- _TASK STATEMENT_
Please copy every line of the records below word for word, leaving the pictures out of your answer.

>>>

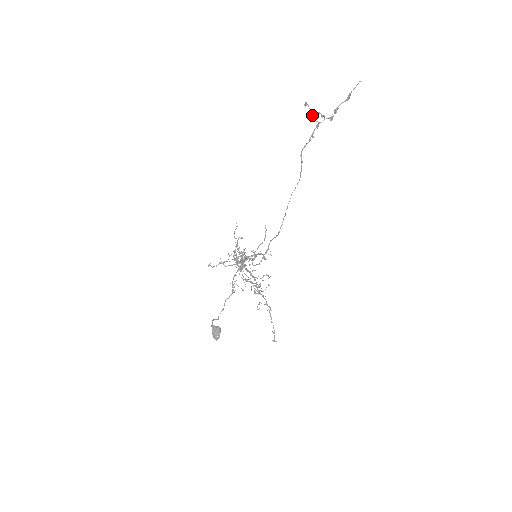
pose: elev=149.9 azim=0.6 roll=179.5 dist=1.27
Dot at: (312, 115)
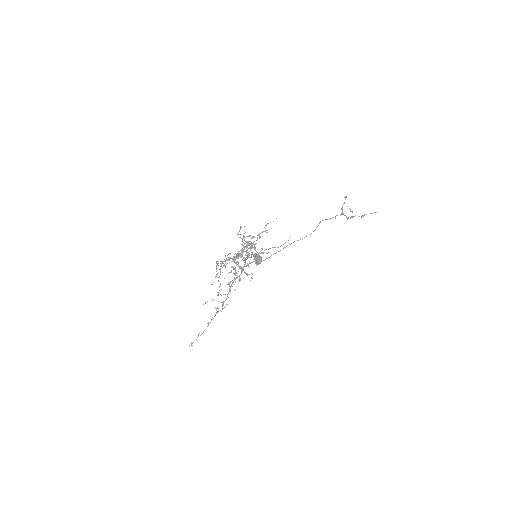
Dot at: occluded
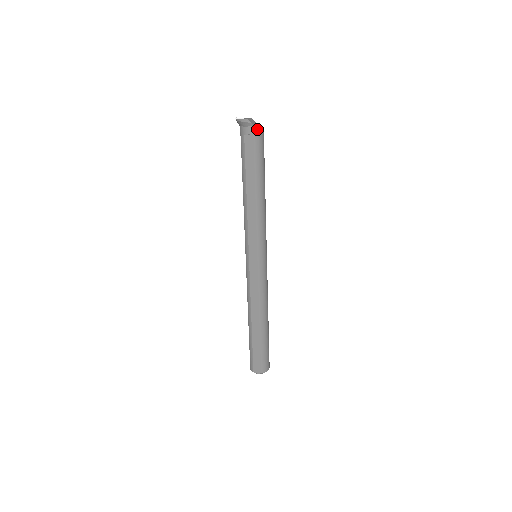
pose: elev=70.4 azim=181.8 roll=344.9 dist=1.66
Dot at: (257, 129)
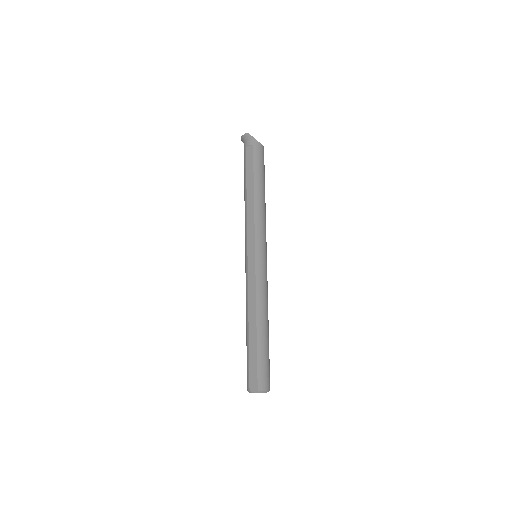
Dot at: (256, 141)
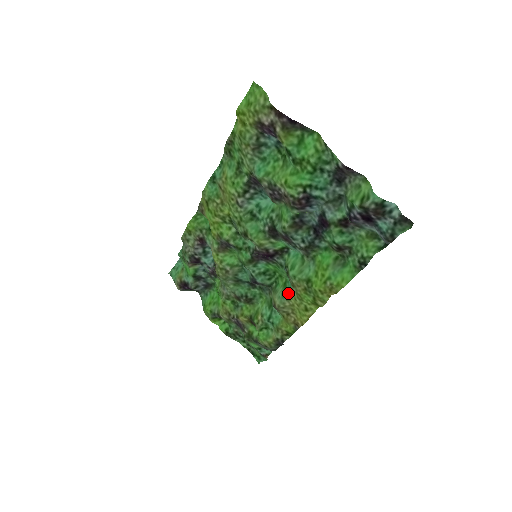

<<<

- _THE RESPONSE_
pose: elev=149.9 azim=0.6 roll=179.5 dist=1.27
Dot at: (312, 115)
Dot at: occluded
pose: elev=70.4 azim=181.8 roll=344.9 dist=1.66
Dot at: (257, 129)
Dot at: (256, 141)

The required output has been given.